#### [Aim of the task]
Your answer must be an exact transcription of every record below, with the pictures omitted.

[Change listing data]
· · · · · · ·
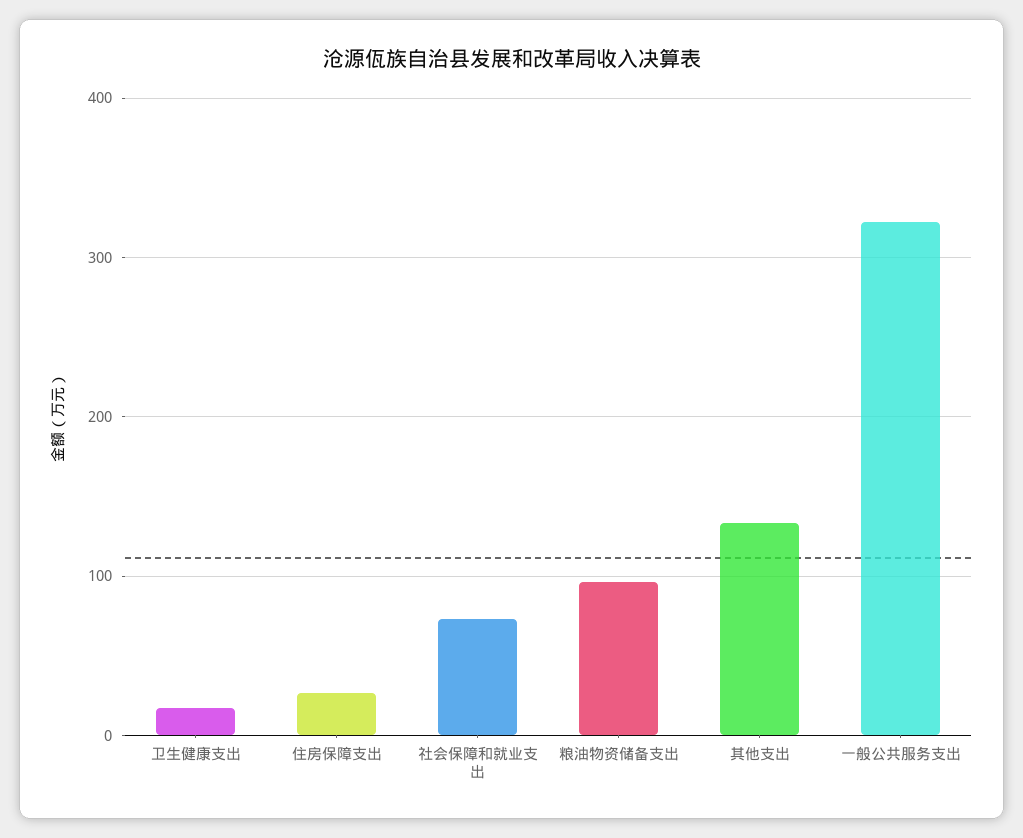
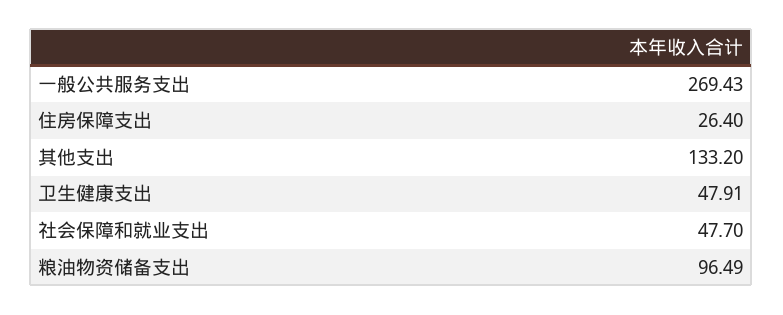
  {
-   "卫生健康支出": 20,
+   "卫生健康支出": 47.91,
    "住房保障支出": 26.4,
-   "社会保障和就业支出": 70,
+   "社会保障和就业支出": 47.7,
    "粮油物资储备支出": 96.49,
    "其他支出": 133.2,
-   "一般公共服务支出": 320
+   "一般公共服务支出": 269.43
  }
· · · · · · ·
#### [Result for this exercise]
  {
-   "卫生健康支出": 20,
+   "卫生健康支出": 47.91,
    "住房保障支出": 26.4,
-   "社会保障和就业支出": 70,
+   "社会保障和就业支出": 47.7,
    "粮油物资储备支出": 96.49,
    "其他支出": 133.2,
-   "一般公共服务支出": 320
+   "一般公共服务支出": 269.43
  }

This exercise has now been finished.